[AIM OF THE EXERCISE] Exactly the lines from the one with "464 370 7.54" through the final line of the listing below should appear in the answer, and no others.

▼

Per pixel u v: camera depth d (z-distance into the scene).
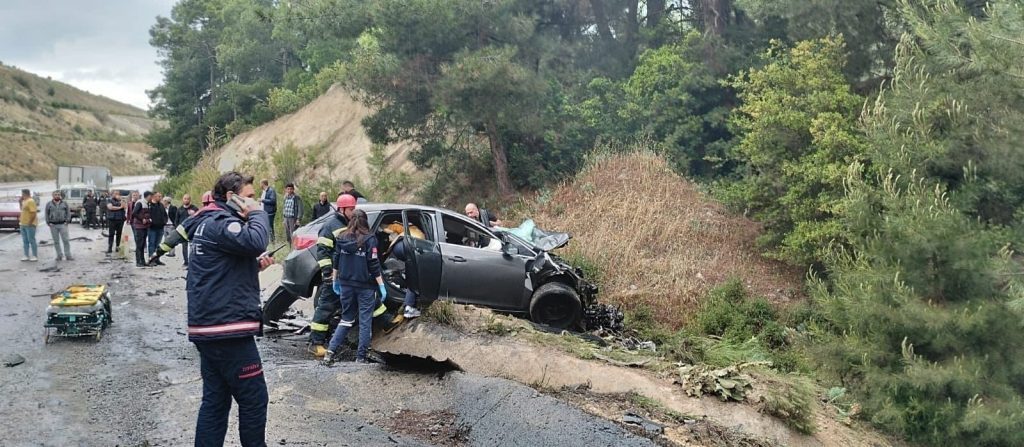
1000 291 8.55
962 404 7.96
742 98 18.81
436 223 9.78
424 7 18.92
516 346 8.23
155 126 63.00
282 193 25.16
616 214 16.97
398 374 7.42
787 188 15.46
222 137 49.47
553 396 7.12
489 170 21.62
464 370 7.54
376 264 7.95
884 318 8.47
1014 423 7.55
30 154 101.12
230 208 4.59
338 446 5.54
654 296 13.98
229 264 4.50
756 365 8.23
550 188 19.56
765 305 13.52
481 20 19.59
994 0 9.07
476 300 9.80
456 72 18.17
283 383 6.94
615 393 7.41
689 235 16.20
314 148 32.50
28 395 6.47
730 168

▲

[TASK RESPONSE]
464 370 7.54
376 264 7.95
884 318 8.47
1014 423 7.55
30 154 101.12
230 208 4.59
338 446 5.54
654 296 13.98
229 264 4.50
756 365 8.23
550 188 19.56
765 305 13.52
481 20 19.59
994 0 9.07
476 300 9.80
456 72 18.17
283 383 6.94
615 393 7.41
689 235 16.20
314 148 32.50
28 395 6.47
730 168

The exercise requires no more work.